** Opening MATERIAL FOR THIS TASK block **

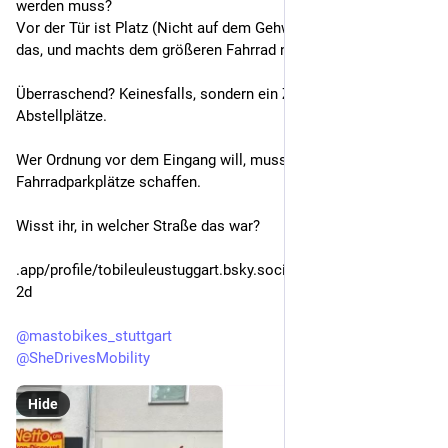
werden muss? 
Vor der Tür ist Platz (Nicht auf dem Gehweg). Ein Kind sieht 
das, und machts dem größeren Fahrrad nach.
Überraschend? Keinesfalls, sondern ein Zeichen fehlender 
Abstellplätze.
Wer Ordnung vor dem Eingang will, muss sichere 
Fahrradparkplätze schaffen. 
Wisst ihr, in welcher Straße das war?
.app/profile/tobileuleustuggart.bsky.social/post/3mlqyhp2u3s
2d
@
mastobikes_stuttgart
@
SheDrivesMobility
Hide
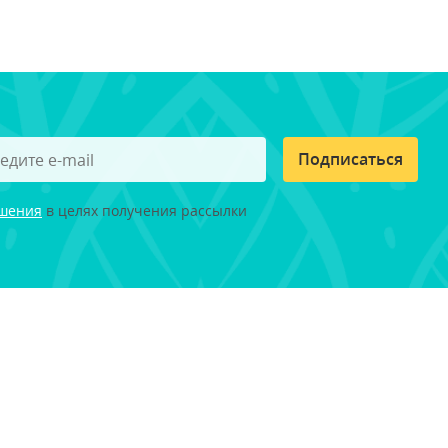
Подписаться
ашения
в целях получения рассылки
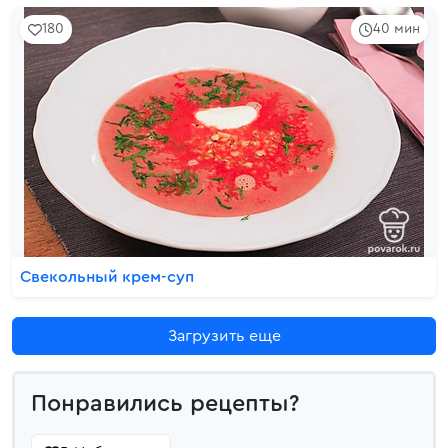
180
40 мин
Свекольный крем-суп
Загрузить еще
Понравились рецепты?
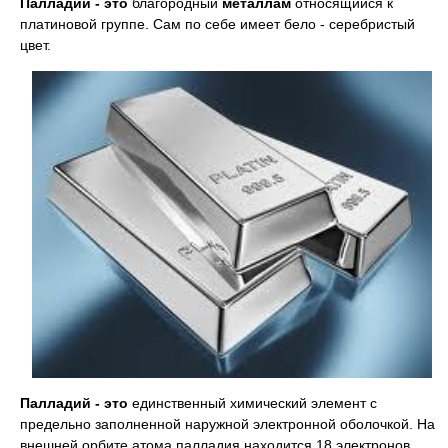
Палладий - это
благородный
металлам
относящийся к
платиновой группе. Сам по себе имеет бело - серебристый
цвет.
Палладий - это
единственный химический элемент с
предельно заполненной наружной электронной оболочкой. На
внешней орбите атома палладия находится 18 электронов.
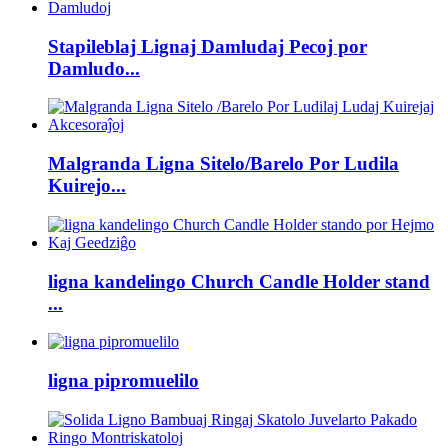
Stapileblaj Lignaj Damludaj Pecoj por
Damludo...
Malgranda Ligna Sitelo/Barelo Por Ludila
Kuirejo...
ligna kandelingo Church Candle Holder stand
...
ligna pipromuelilo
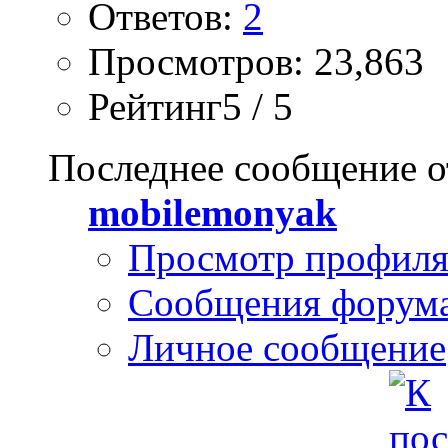
Ответов:
2
Просмотров: 23,863
Рейтинг5 / 5
Последнее сообщение о
mobilemonyak
Просмотр профил
Сообщения форум
Личное сообщение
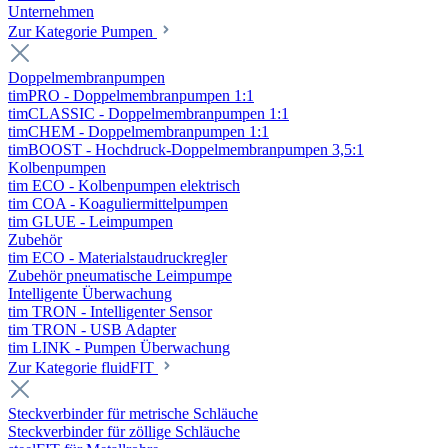
Unternehmen
Zur Kategorie Pumpen
Doppelmembranpumpen
timPRO - Doppelmembranpumpen 1:1
timCLASSIC - Doppelmembranpumpen 1:1
timCHEM - Doppelmembranpumpen 1:1
timBOOST - Hochdruck-Doppelmembranpumpen 3,5:1
Kolbenpumpen
tim ECO - Kolbenpumpen elektrisch
tim COA - Koaguliermittelpumpen
tim GLUE - Leimpumpen
Zubehör
tim ECO - Materialstaudruckregler
Zubehör pneumatische Leimpumpe
Intelligente Überwachung
tim TRON - Intelligenter Sensor
tim TRON - USB Adapter
tim LINK - Pumpen Überwachung
Zur Kategorie fluidFIT
Steckverbinder für metrische Schläuche
Steckverbinder für zöllige Schläuche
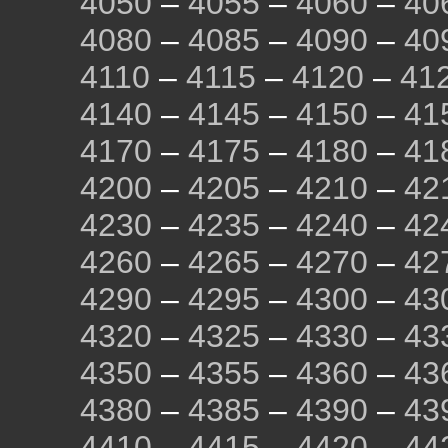
4050
–
4055
–
4060
–
40
4080
–
4085
–
4090
–
40
4110
–
4115
–
4120
–
41
4140
–
4145
–
4150
–
41
4170
–
4175
–
4180
–
41
4200
–
4205
–
4210
–
42
4230
–
4235
–
4240
–
42
4260
–
4265
–
4270
–
42
4290
–
4295
–
4300
–
43
4320
–
4325
–
4330
–
43
4350
–
4355
–
4360
–
43
4380
–
4385
–
4390
–
43
4410
–
4415
–
4420
–
44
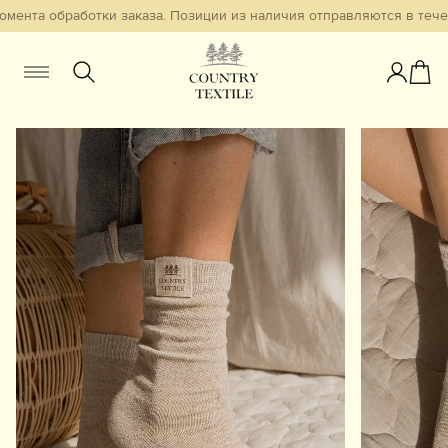
мента обработки заказа. Позиции из наличия отправляются в течен
Женщинам
Мужчинам
Детям
Смотреть всё
Избранное
Новинки
В наличии
Бестселлеры
Одежда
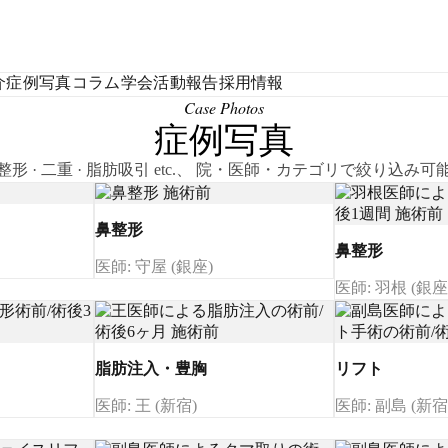
介
症例写真
コラム
学会活動報告
採用情報
Case Photos
症例写真
整形 · 二重 · 脂肪吸引 etc.、 院・医師・カテゴリで絞り込み可
鼻整形
鼻整形
医師: 守屋 (銀座)
医師: 羽根 (銀座
脂肪注入・豊胸
リフト
医師: 王 (新宿)
医師: 副島 (新宿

** Closing MATERIAL FOR THIS TASK block **

> _TASK OBJECTIVE_
Look through the entries. Copy out each line with "Steckverbinder" in it.

> _ANSWER TO THIS TASK_
Steckverbinder für metrische Schläuche
Steckverbinder für zöllige Schläuche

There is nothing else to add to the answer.